The call ends, with mutual ” I love you’s.”

The happiness is now gone for them as they are faced with a very adult matter that can’t be “worked away.”

You don’t remember the rest of the happy picnic: the people in your happiness with you do not have a conversation about it. You move on as you do after every call. But something is wrong, very wrong

You can’t tell anyone, yet you don’t cry, you don’t sob, you don’t fall to the floor, you don’t steal a car to get to the addiction elephant to hold them.

What the hell is wrong with you?

Why are you not responding like a human?

Why aren’t you happy?

Why not like the other times?

You haven’t fallen apart yet.

Will you fall apart?

Will this change your ability to move forward?

You know that If this person comes back, can you handle it?

Can the happy team handle it?  What will be the cost of the elephant if you don’t?

What will be the cost of happy if you do?

I know the other shoe will fall, there’s just no way to process this without dying more inside.
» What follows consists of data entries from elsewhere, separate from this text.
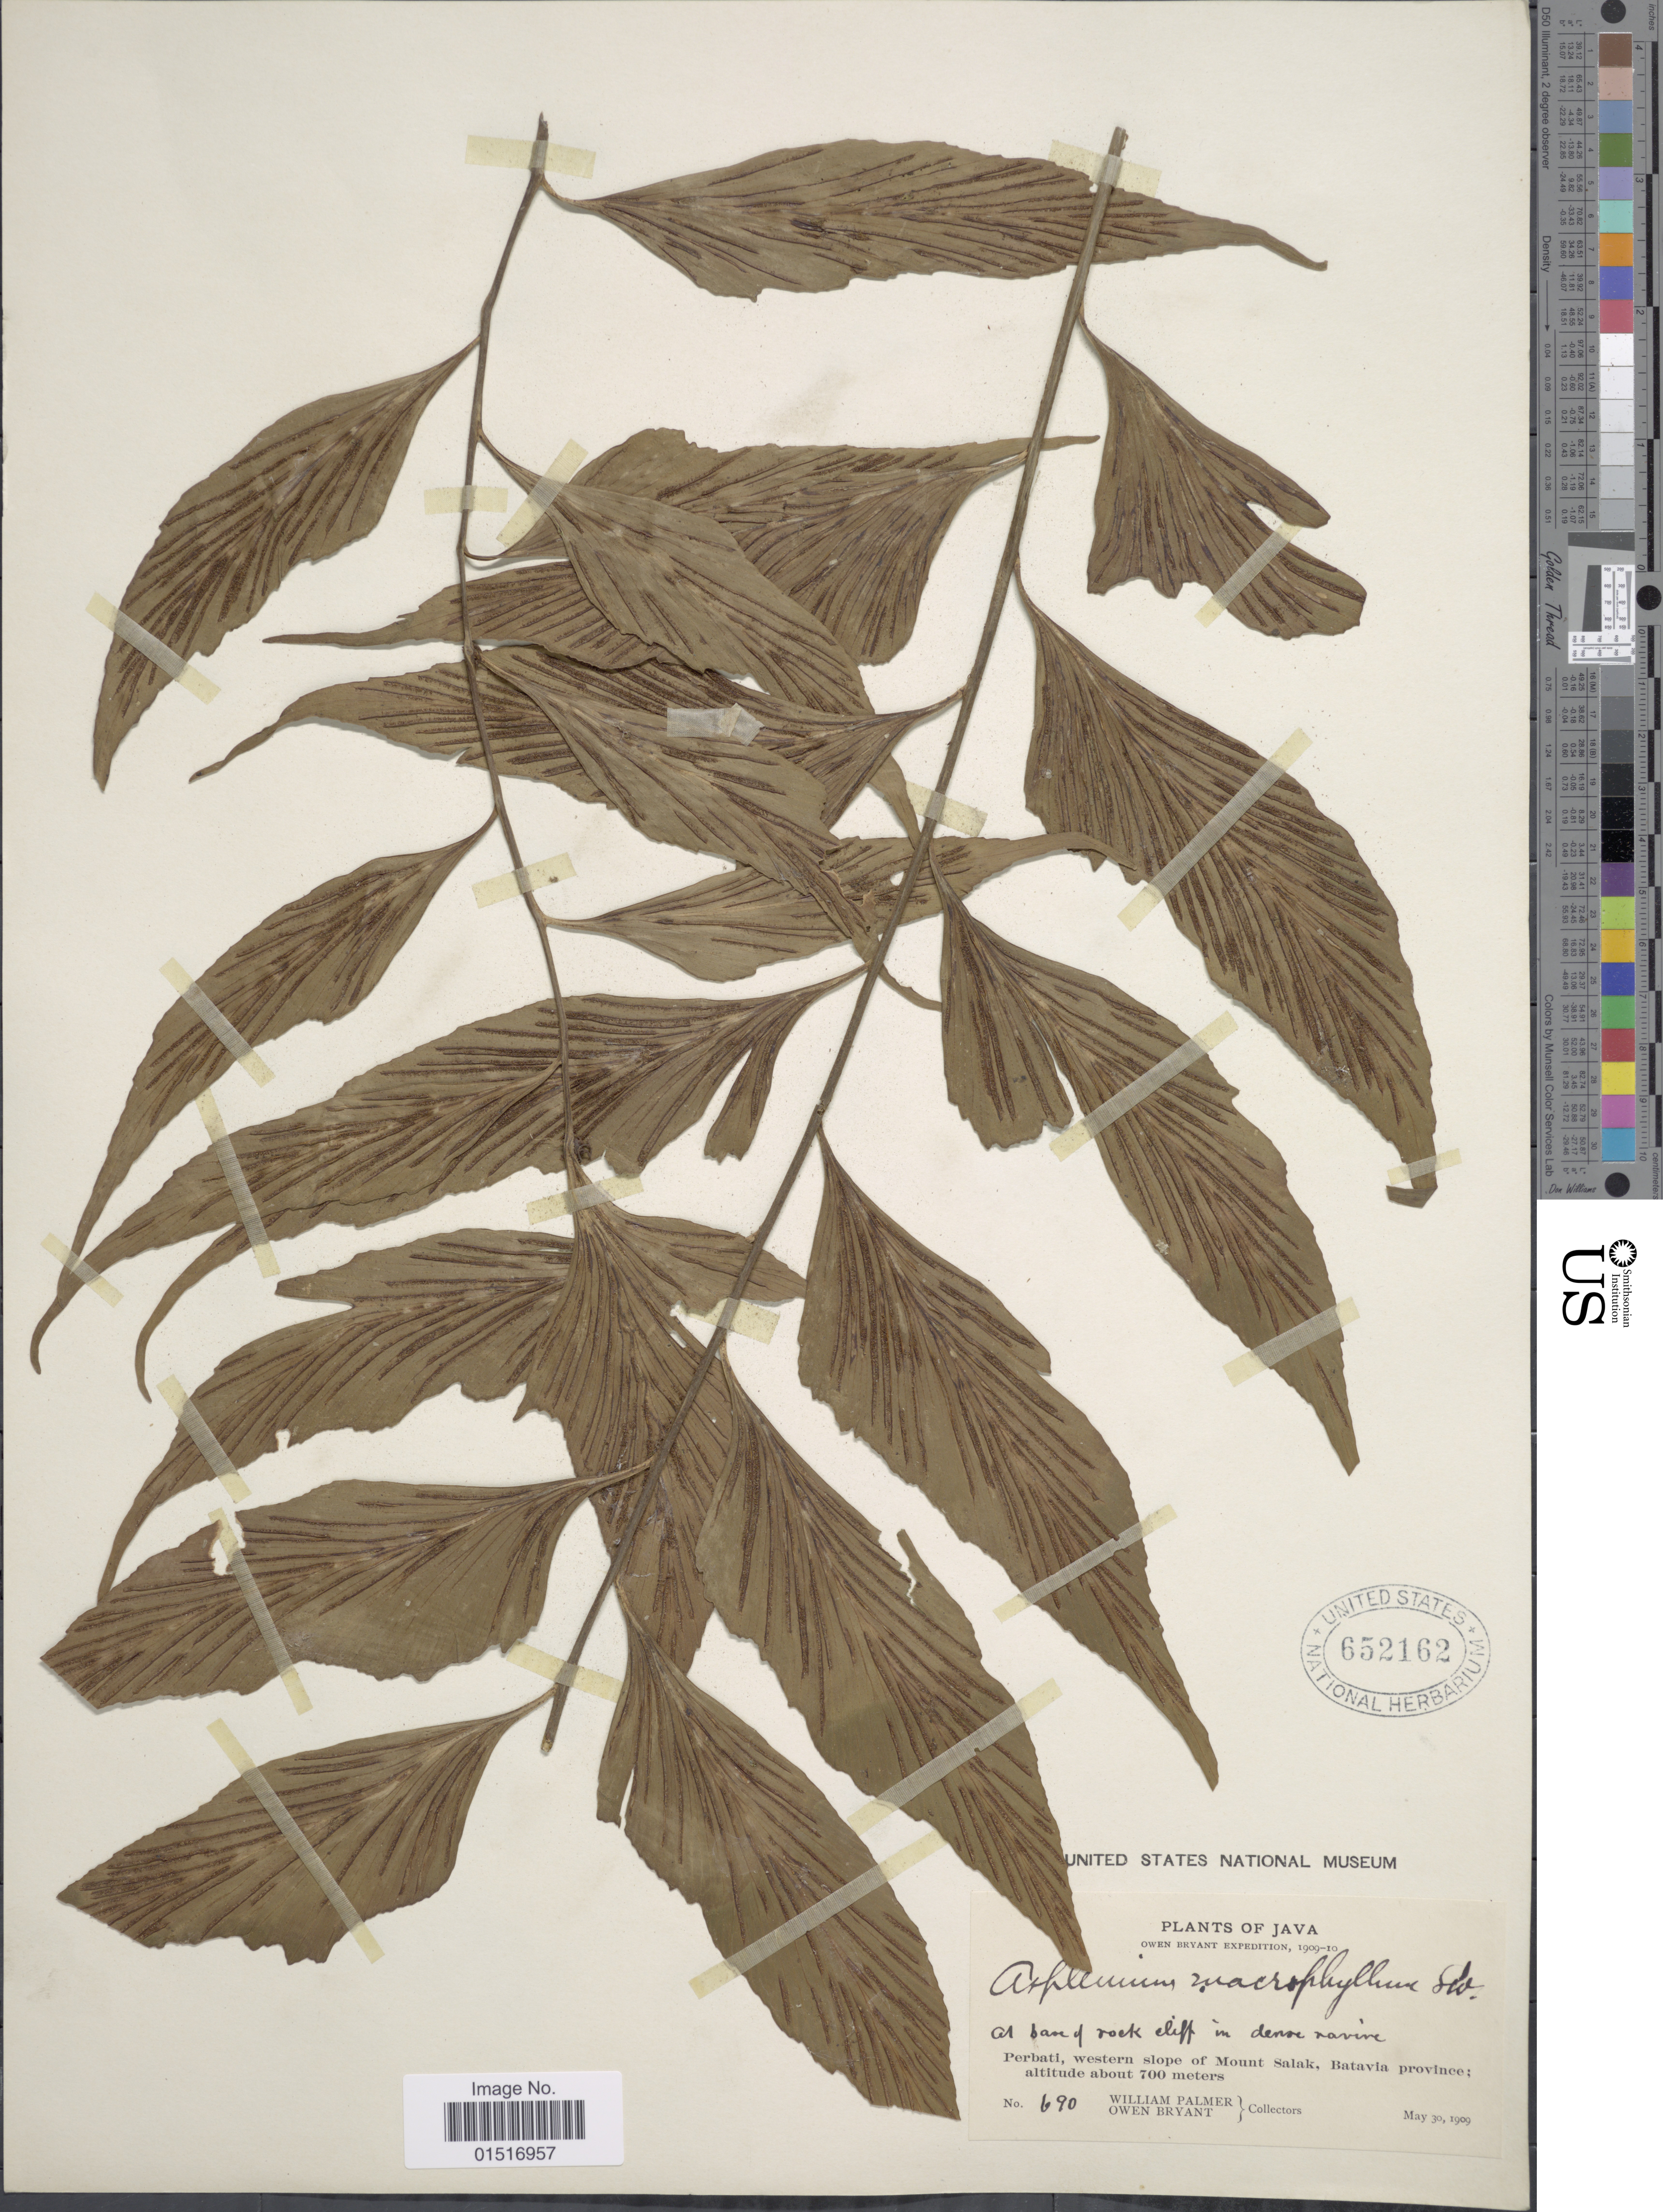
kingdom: Plantae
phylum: Tracheophyta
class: Polypodiopsida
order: Polypodiales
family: Aspleniaceae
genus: Asplenium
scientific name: Asplenium polyodon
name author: G. Forst.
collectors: W. Palmer & O. Bryant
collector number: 690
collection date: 1909-05-30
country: Indonesia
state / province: Java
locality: Perbati, western slope of Mount Salak, Batavia province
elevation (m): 700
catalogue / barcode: US 652162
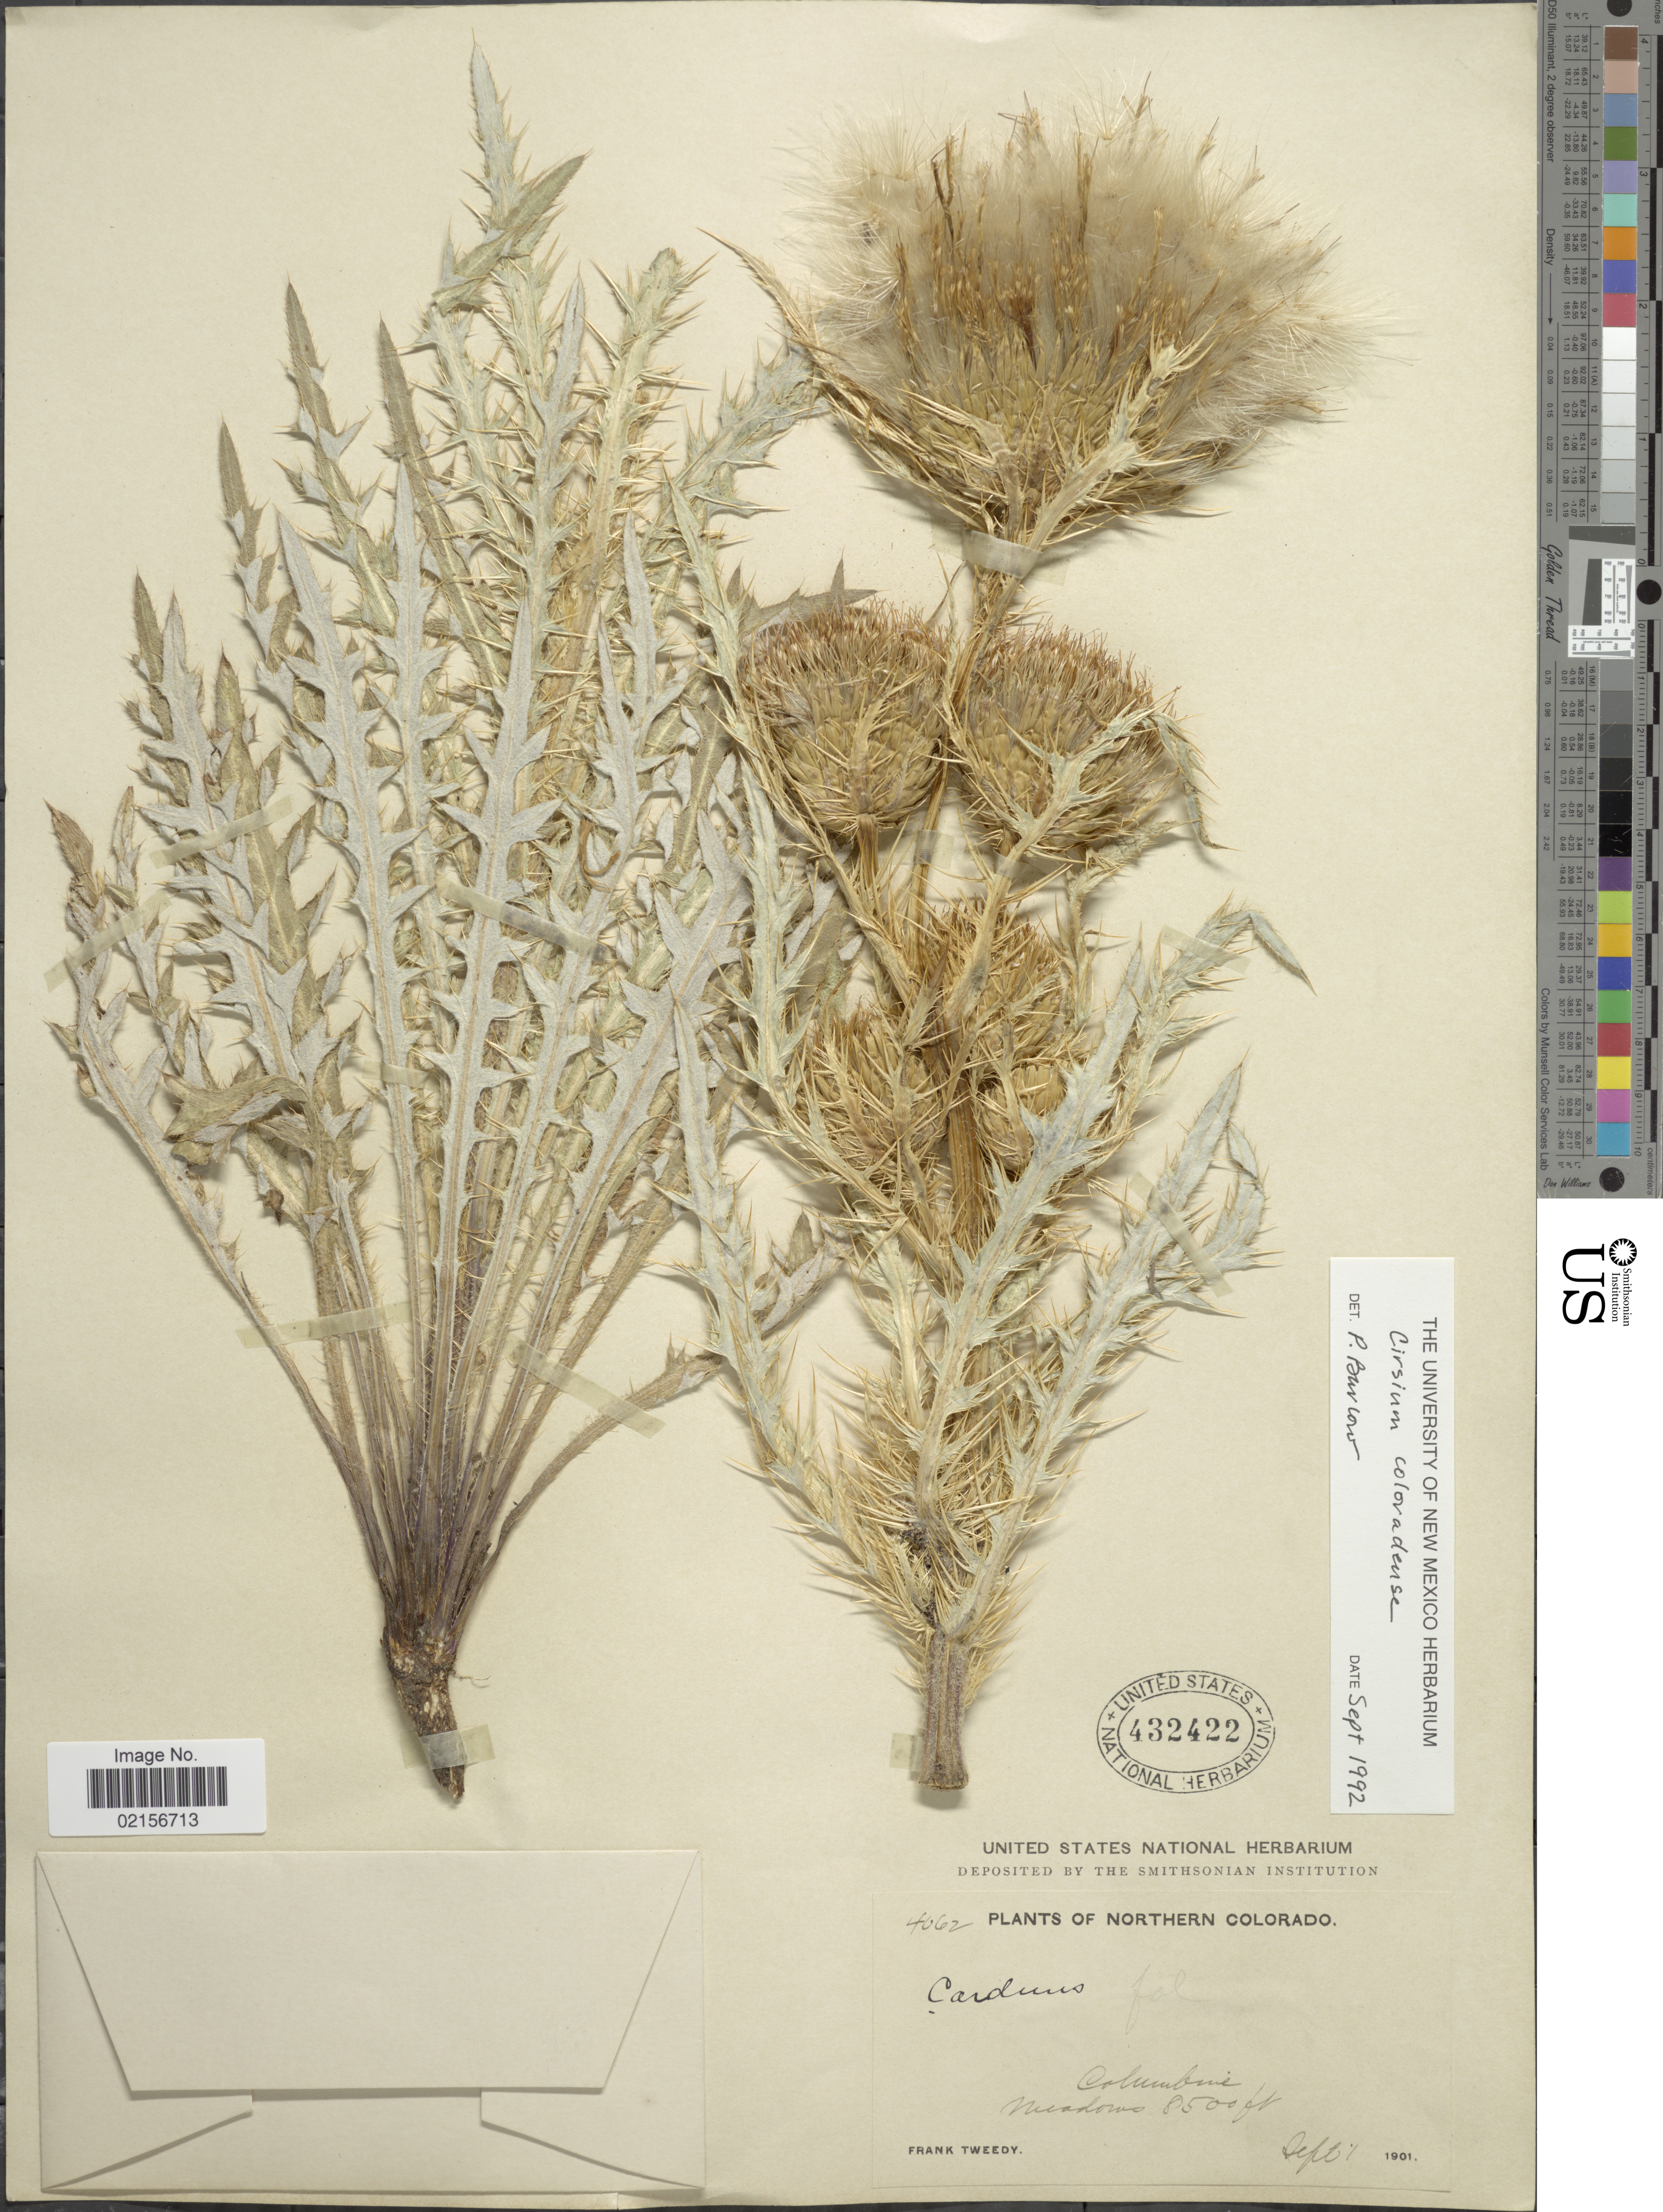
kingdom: Plantae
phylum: Tracheophyta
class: Magnoliopsida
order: Asterales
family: Asteraceae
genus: Cirsium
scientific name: Cirsium scariosum var. coloradense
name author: (Rydb.) D.J. Keil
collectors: F. Tweedy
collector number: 4062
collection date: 1901-09-01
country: United States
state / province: Colorado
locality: Northern Colorado, Columbine.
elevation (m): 2591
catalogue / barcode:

Maybe I am out of a soul, a heart, tears. Maybe I have been cried out, maybe I am stronger, maybe my brain is trying to protect me.

I am very much not okay, mostly because I feel okay, there is no way that I should feel okay.

Why am I not shaking, sitting in the shower crying, sobbing, and vomiting like I’ve done before when the bad news comes?

I’m not even shaking.

The shoe will drop, I hope, I beg, I have the strength, the knowledge, the wisdom, the compassion, the ability, the life experience, balanced with the brain, the heart and soul, to take this journey.

To share my happy, to understand their happy, to make a new happy, but most of all, to convey they undying, deepest of love and the basic humanity to make their happy the best happy I can.

Please find your happy; let everyone you know how much you love them – no matter what what makes them happy.